[[ DATA EXTRACTS open ]]

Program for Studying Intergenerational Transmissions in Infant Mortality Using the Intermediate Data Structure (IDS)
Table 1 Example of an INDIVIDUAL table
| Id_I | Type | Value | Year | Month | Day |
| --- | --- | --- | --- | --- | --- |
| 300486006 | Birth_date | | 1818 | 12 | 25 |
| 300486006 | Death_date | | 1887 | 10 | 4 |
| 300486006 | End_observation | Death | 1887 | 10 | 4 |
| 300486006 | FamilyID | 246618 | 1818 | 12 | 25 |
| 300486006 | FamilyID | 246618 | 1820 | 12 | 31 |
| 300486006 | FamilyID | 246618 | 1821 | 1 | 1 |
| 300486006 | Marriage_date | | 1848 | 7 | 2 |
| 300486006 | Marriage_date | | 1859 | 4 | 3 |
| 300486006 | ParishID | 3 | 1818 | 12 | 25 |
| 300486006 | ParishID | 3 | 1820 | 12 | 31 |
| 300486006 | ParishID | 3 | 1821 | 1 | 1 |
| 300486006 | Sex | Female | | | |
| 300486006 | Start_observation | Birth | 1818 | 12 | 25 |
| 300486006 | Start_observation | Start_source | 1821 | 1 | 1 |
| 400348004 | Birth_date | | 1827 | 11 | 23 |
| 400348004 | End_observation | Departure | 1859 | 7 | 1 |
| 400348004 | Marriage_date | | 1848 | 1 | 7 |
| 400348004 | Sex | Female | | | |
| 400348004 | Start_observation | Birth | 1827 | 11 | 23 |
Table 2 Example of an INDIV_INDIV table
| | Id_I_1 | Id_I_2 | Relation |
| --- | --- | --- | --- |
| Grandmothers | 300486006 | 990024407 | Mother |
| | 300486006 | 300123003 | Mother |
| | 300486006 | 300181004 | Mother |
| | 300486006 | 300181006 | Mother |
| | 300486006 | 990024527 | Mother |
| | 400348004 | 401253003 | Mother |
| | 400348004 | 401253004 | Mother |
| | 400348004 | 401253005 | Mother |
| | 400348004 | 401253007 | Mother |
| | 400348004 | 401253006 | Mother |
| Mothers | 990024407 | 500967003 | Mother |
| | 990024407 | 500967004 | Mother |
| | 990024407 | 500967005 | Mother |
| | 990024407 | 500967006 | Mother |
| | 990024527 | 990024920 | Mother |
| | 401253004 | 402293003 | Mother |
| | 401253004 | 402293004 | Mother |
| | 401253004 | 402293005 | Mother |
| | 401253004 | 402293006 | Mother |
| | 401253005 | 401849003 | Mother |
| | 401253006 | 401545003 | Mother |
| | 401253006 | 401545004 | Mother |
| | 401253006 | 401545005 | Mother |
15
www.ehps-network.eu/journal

[[ DATA EXTRACTS closed ]]

WORK ORDER ▸ Return, word for word, the line containing "1848 | 1 | 7 |" and all lines after it through the last line of the records, and nothing else.

SOLUTION FOR THIS TASK ▸
| 400348004 | Marriage_date | | 1848 | 1 | 7 |
| 400348004 | Sex | Female | | | |
| 400348004 | Start_observation | Birth | 1827 | 11 | 23 |
Table 2 Example of an INDIV_INDIV table
| | Id_I_1 | Id_I_2 | Relation |
| --- | --- | --- | --- |
| Grandmothers | 300486006 | 990024407 | Mother |
| | 300486006 | 300123003 | Mother |
| | 300486006 | 300181004 | Mother |
| | 300486006 | 300181006 | Mother |
| | 300486006 | 990024527 | Mother |
| | 400348004 | 401253003 | Mother |
| | 400348004 | 401253004 | Mother |
| | 400348004 | 401253005 | Mother |
| | 400348004 | 401253007 | Mother |
| | 400348004 | 401253006 | Mother |
| Mothers | 990024407 | 500967003 | Mother |
| | 990024407 | 500967004 | Mother |
| | 990024407 | 500967005 | Mother |
| | 990024407 | 500967006 | Mother |
| | 990024527 | 990024920 | Mother |
| | 401253004 | 402293003 | Mother |
| | 401253004 | 402293004 | Mother |
| | 401253004 | 402293005 | Mother |
| | 401253004 | 402293006 | Mother |
| | 401253005 | 401849003 | Mother |
| | 401253006 | 401545003 | Mother |
| | 401253006 | 401545004 | Mother |
| | 401253006 | 401545005 | Mother |
15
www.ehps-network.eu/journal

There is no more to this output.